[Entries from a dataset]
☆ ☆ ☆

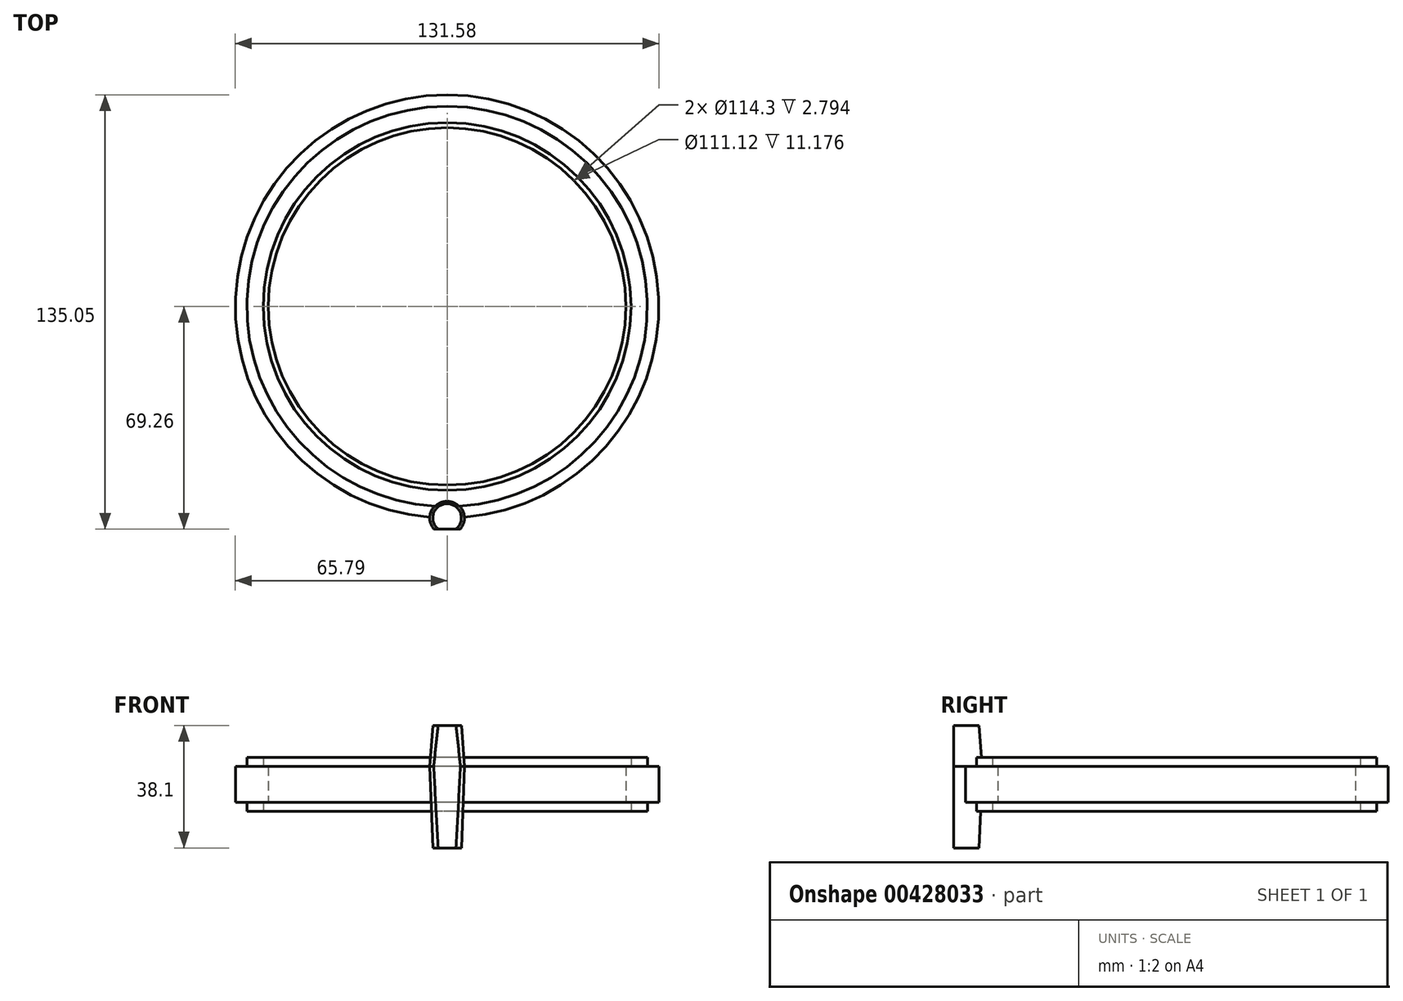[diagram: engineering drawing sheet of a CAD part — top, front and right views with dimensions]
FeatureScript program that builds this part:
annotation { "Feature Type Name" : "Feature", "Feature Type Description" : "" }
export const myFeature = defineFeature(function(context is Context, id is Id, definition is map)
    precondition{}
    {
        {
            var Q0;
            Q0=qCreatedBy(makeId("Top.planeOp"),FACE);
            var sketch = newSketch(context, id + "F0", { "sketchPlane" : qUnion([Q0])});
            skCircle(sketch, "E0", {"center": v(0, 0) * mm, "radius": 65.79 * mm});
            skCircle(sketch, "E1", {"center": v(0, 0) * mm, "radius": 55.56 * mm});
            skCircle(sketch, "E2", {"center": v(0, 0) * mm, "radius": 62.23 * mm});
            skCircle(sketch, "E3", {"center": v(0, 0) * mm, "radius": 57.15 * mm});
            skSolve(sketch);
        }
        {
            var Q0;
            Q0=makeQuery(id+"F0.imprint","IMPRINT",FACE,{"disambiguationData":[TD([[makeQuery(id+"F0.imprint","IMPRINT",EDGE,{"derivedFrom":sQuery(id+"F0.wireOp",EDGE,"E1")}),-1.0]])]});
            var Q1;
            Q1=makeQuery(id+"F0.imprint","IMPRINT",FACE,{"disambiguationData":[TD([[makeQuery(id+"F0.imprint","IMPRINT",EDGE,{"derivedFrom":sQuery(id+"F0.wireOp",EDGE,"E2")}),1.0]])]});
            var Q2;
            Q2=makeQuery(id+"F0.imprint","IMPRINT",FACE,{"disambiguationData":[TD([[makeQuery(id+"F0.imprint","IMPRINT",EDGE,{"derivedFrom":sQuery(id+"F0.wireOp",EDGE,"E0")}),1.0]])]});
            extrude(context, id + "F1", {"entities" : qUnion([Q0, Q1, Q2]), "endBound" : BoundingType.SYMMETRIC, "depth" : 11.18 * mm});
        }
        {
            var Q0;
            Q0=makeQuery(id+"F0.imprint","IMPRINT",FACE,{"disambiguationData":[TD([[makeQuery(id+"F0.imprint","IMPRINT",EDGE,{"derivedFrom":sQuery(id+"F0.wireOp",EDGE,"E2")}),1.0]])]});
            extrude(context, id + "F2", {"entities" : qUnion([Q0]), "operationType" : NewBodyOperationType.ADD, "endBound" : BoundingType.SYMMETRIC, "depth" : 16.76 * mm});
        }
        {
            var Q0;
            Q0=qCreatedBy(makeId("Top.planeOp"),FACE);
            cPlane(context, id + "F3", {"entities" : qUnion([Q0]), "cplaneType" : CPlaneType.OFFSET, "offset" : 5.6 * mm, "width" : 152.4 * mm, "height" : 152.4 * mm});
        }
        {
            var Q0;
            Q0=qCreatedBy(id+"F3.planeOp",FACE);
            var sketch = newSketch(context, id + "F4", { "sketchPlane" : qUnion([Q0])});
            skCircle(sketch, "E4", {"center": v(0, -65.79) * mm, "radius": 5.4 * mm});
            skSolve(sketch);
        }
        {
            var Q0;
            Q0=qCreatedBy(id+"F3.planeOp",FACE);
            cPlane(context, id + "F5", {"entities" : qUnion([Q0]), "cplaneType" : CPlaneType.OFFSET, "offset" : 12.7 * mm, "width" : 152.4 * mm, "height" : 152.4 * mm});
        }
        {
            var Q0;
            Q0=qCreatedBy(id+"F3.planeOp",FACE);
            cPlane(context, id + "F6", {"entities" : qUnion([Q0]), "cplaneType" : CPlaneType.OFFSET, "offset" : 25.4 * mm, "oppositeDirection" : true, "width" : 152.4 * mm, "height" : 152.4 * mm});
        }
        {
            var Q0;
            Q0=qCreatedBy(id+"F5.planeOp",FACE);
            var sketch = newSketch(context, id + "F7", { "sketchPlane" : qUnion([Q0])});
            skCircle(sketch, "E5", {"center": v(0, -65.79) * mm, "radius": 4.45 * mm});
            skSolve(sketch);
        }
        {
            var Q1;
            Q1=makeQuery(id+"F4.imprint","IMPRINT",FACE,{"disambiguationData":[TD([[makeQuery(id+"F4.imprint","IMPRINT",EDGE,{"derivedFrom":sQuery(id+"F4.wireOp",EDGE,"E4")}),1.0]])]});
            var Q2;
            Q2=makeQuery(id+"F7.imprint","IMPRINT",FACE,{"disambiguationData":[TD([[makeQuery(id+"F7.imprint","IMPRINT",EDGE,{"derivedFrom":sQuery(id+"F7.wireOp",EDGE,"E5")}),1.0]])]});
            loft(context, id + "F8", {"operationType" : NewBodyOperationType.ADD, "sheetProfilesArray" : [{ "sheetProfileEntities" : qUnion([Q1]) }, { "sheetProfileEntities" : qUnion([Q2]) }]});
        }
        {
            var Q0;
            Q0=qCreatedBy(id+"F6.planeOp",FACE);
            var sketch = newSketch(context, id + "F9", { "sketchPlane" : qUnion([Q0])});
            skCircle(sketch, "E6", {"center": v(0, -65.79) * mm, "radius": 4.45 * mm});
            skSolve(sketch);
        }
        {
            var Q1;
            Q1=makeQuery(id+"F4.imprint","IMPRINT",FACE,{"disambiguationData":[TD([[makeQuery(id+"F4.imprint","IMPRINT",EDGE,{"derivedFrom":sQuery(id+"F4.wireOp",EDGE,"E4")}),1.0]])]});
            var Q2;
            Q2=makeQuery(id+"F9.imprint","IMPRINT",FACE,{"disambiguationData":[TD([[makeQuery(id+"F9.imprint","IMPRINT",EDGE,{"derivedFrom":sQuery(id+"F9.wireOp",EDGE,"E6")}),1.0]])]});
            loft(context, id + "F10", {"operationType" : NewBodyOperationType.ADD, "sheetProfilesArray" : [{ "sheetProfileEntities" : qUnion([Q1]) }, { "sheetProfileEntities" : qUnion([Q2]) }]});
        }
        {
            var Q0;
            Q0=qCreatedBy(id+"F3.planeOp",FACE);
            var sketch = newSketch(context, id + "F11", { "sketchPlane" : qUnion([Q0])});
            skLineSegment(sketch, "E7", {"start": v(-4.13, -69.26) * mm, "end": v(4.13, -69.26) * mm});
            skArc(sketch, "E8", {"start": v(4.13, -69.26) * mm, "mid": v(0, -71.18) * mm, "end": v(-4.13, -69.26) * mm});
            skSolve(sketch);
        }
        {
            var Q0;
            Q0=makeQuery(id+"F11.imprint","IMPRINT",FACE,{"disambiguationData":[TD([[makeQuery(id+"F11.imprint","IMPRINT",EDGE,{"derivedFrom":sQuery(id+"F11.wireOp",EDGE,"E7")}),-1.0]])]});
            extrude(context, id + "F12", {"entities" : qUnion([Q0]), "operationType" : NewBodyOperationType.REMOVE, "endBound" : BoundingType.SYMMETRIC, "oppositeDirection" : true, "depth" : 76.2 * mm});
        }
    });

☆ ☆ ☆

Return every line of the material that contains the string "extrude". Case counts.

            extrude(context, id + "F1", {"entities" : qUnion([Q0, Q1, Q2]), "endBound" : BoundingType.SYMMETRIC, "depth" : 11.18 * mm});
            extrude(context, id + "F2", {"entities" : qUnion([Q0]), "operationType" : NewBodyOperationType.ADD, "endBound" : BoundingType.SYMMETRIC, "depth" : 16.76 * mm});
            extrude(context, id + "F12", {"entities" : qUnion([Q0]), "operationType" : NewBodyOperationType.REMOVE, "endBound" : BoundingType.SYMMETRIC, "oppositeDirection" : true, "depth" : 76.2 * mm});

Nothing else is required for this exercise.